The Islamist movement is the elephant in the room, or rather not in the room, our correspondent says. Despite controlling Gaza, Hamas is excluded from the talks because Israel, the US and European Union do not recognise its authority.
As a result Mr Abbas, a rival of Hamas, will be negotiating in the talks over territory that he does not even control, namely the Gaza Strip.
It is hard to see how there can be peace between Israelis and Palestinians, unless Fatah and Hamas sort out their differences first, our correspondent says.
Speaking in Washington, Mr Abbas also called for a freeze in Jewish settlement construction in the West Bank, and said it was time to end the Israeli occupation of Palestinian land that began in 1967.

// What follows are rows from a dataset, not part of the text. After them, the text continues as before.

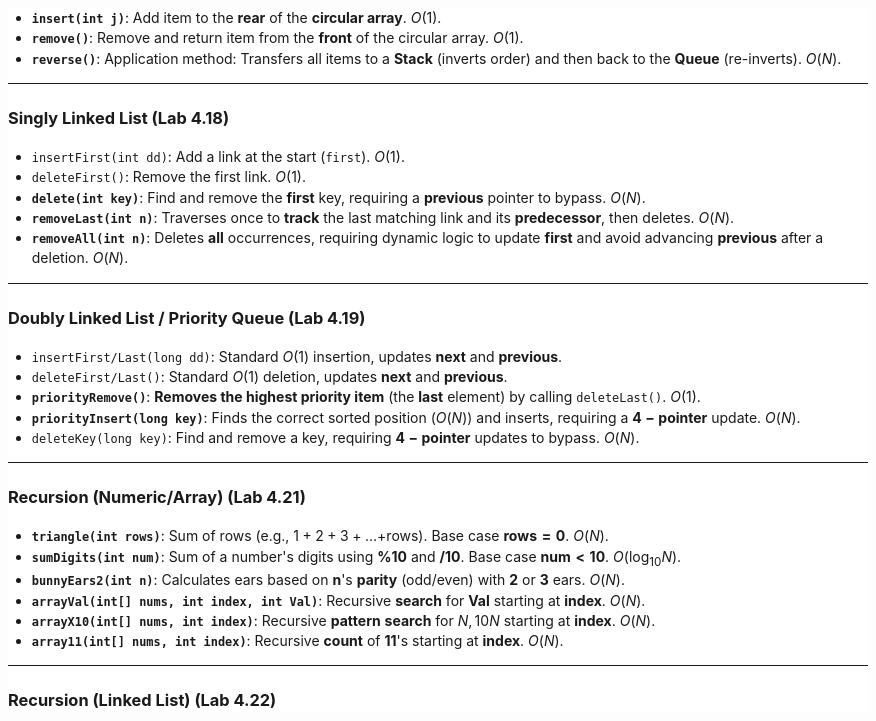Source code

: * **`insert(int j)`**: Add item to the $\mathbf{rear}$ of the **circular array**. $O(1)$.
* **`remove()`**: Remove and return item from the $\mathbf{front}$ of the circular array. $O(1)$.
* **`reverse()`**: Application method: Transfers all items to a **Stack** (inverts order) and then back to the **Queue** (re-inverts). $O(N)$.

---

### Singly Linked List (Lab 4.18)

* `insertFirst(int dd)`: Add a link at the start (`first`). $O(1)$.
* `deleteFirst()`: Remove the first link. $O(1)$.
* **`delete(int key)`**: Find and remove the $\mathbf{first}$ key, requiring a $\mathbf{previous}$ pointer to bypass. $O(N)$.
* **`removeLast(int n)`**: Traverses once to $\mathbf{track}$ the last matching link and its $\mathbf{predecessor}$, then deletes. $O(N)$.
* **`removeAll(int n)`**: Deletes **all** occurrences, requiring dynamic logic to update $\mathbf{first}$ and avoid advancing $\mathbf{previous}$ after a deletion. $O(N)$.

---

### Doubly Linked List / Priority Queue (Lab 4.19)

* `insertFirst/Last(long dd)`: Standard $O(1)$ insertion, updates $\mathbf{next}$ and $\mathbf{previous}$.
* `deleteFirst/Last()`: Standard $O(1)$ deletion, updates $\mathbf{next}$ and $\mathbf{previous}$.
* **`priorityRemove()`**: **Removes the highest priority item** (the $\mathbf{last}$ element) by calling `deleteLast()`. $O(1)$.
* **`priorityInsert(long key)`**: Finds the correct sorted position ($O(N)$) and inserts, requiring a $\mathbf{4-pointer}$ update. $O(N)$.
* `deleteKey(long key)`: Find and remove a key, requiring $\mathbf{4-pointer}$ updates to bypass. $O(N)$.

---

### Recursion (Numeric/Array) (Lab 4.21)

* **`triangle(int rows)`**: Sum of rows (e.g., $1+2+3+\dots+$rows). Base case $\mathbf{rows=0}$. $O(N)$.
* **`sumDigits(int num)`**: Sum of a number's digits using $\mathbf{\% 10}$ and $\mathbf{/ 10}$. Base case $\mathbf{num < 10}$. $O(\log_{10}N)$.
* **`bunnyEars2(int n)`**: Calculates ears based on $\mathbf{n}$'s $\mathbf{parity}$ (odd/even) with $\mathbf{2}$ or $\mathbf{3}$ ears. $O(N)$.
* **`arrayVal(int[] nums, int index, int Val)`**: Recursive $\mathbf{search}$ for $\mathbf{Val}$ starting at $\mathbf{index}$. $O(N)$.
* **`arrayX10(int[] nums, int index)`**: Recursive $\mathbf{pattern}$ $\mathbf{search}$ for $N, 10N$ starting at $\mathbf{index}$. $O(N)$.
* **`array11(int[] nums, int index)`**: Recursive $\mathbf{count}$ of $\mathbf{11}$'s starting at $\mathbf{index}$. $O(N)$.

---

### Recursion (Linked List) (Lab 4.22)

"We will spare no effort and we will work diligently and tirelessly to ensure these negotiations achieve their cause," Mr Abbas said.
King Abdullah said the group needed Mr Obama's "support as a mediator, honest broker and a partner".
"If hopes are disappointed again, the price of failure will be too high for all," he said.
Disagreement over Israeli settlement construction in the occupied West Bank has also threatened to cast a pall over the talks.
The Israelis have said they will not renew a partial freeze on building homes for Jewish settlers when it expires towards the end of this month, but the Palestinians say that without a freeze they will walk away from the talks.
On Thursday, US Secretary of State Hillary Clinton is to hold discussions with the Israeli and Palestinian negotiating teams.
Mr Netanyahu and Mr Abbas are to then meet for the first face-to-face talks between Israeli and Palestinian leaders since late 2008.
US officials said they wanted to at least get agreement from the two sides to meet again, possibly in the second week of September.
Another meeting between Mr Obama, Mr Abbas and Mr Netanyahu could be held during the UN General Assembly at the end of the month.